Genghis Khan in Sydney

Up early this cool Autumn morning. Showered in water hot from yesterday’s sun, savoured the simple animal pleasure of the steam of it on the windows.


Walked about 40 minutes to the centre of the city.  Along the edge of Darling Harbour, beside the water all lovely, asparkle, ashowing off in the clear, gods-given sunny, cloudless day.


Then finally to the top floor of the new renovation of the Museum of Modern Art at Circular Quay, functions only.  Isolated from the things I’d had on the walk, I took a coffee to stand apart, outside on the roof balcony, to see what the city had to offer.  Cars on the Cahill Expressway to the south, like so many beached whales, banked way back, stuck, going nowhere in peak hour traffic.  And to the east, near the Opera House, one of my Sydney favourites, the Oyster Bar, a place of respect for oysters where they’re served with the juice, unwashed, and so many fine margueritas, martinis and silent moments had there – Sydney Harbour at her best.


Back inside, where we sat for the presentations, there were cut outs of engines and design innovations mounted on display modules, like the art downstairs in the museum.


And why was I there?


To hear two folks from the Ford motor company talk about their new energy efficient cars and how they’re seeking to cut the damage their cars do by polluting Earth’s climate.  A presentation to fellow bloggers and media.


Walking puts me in the centre of things from the get go, heightens all my senses.  Messages from my skin, my nose, my eyes, my brain and my body were competing for attention while I listened.


Tell me some greater pleasure than the simple act of walking out into the morning of a sunny day with a song in your heart; what might that be?


To stay focussed I took notes, but mostly that didn’t work.  I could see the cars on the expressway through the glass behind the speakers, still not going anywhere.  Then I remembered the salt of the oysters’ juice mixed with oil and bread.  And here I was in this building, so new, hotly debated, mostly disliked.  What now, the first time I was in it, did I think of it?  Pity was my strongest emotion; the cars were, I bet, more sustainable than it; the air con in the room didn’t work, the lights were soooo inefficient – with good design they wouldn’t have been necessary. It could’ve been done by someone designing in the ‘50s.
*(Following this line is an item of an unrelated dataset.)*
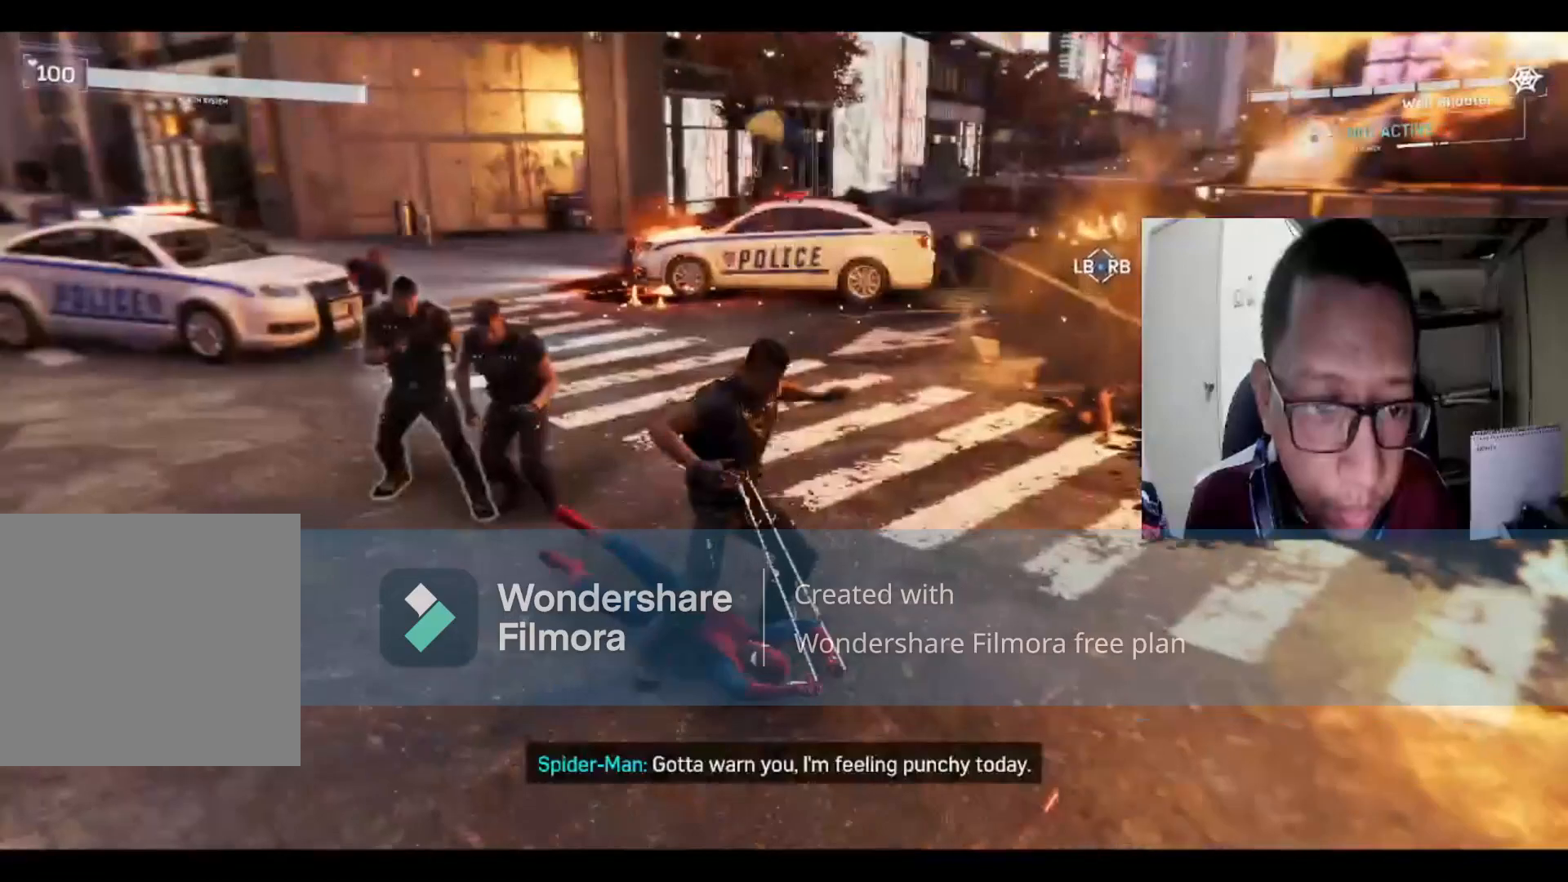
{"buttons": ["B"], "left_stick": "left", "right_stick": "center", "events": [[100, "B", "up"], [201, "B", "down"], [367, "B", "up"], [501, "B", "down"]]}
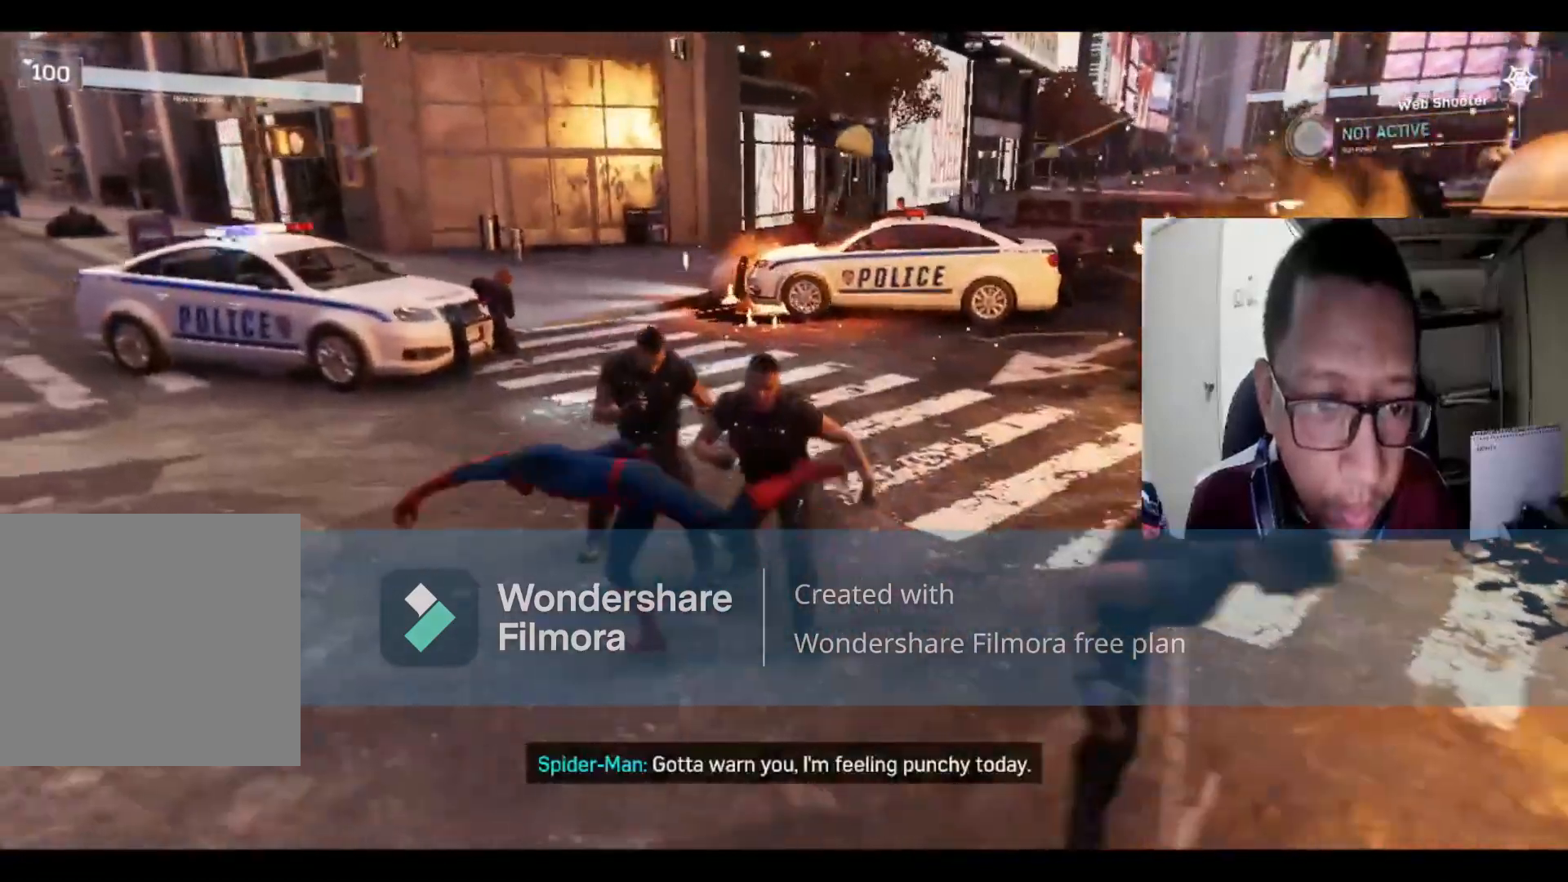
{"buttons": [], "left_stick": "right", "right_stick": "center", "events": [[133, "B", "up"], [300, "B", "down"], [300, "left_stick", "up"], [367, "left_stick", "up-right"], [467, "B", "up"], [467, "left_stick", "right"]]}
On the walk back the memories of traffic jam, failed building and ego-centric, ideology-driven architecture.  With each step, the facts began to fall into some kind of order. I get some of my best thinking done on my feet with my shoe leather on the street.


Firstly:  no paper handout – all the facts were said to be on a USB I’d been given.  Tick.


Great coffee.  Tick.


Big gains in engine efficiency.  Tick.  Ford’s cars burn a lot less petrol than they used to, can be powered by electricity which may be less polluting than oil and gas, use recycled materials like left over denim jeans cloth and soy to make the seats.


And handy statistics: 750 million cars on Earth’s roads now, 2 billion expected in another 20 or so years.  33 water bottles recycled into each car seat. Biofuels made from plants are a key strategy for Ford; plant fuel holds more energy than batteries in electric cars.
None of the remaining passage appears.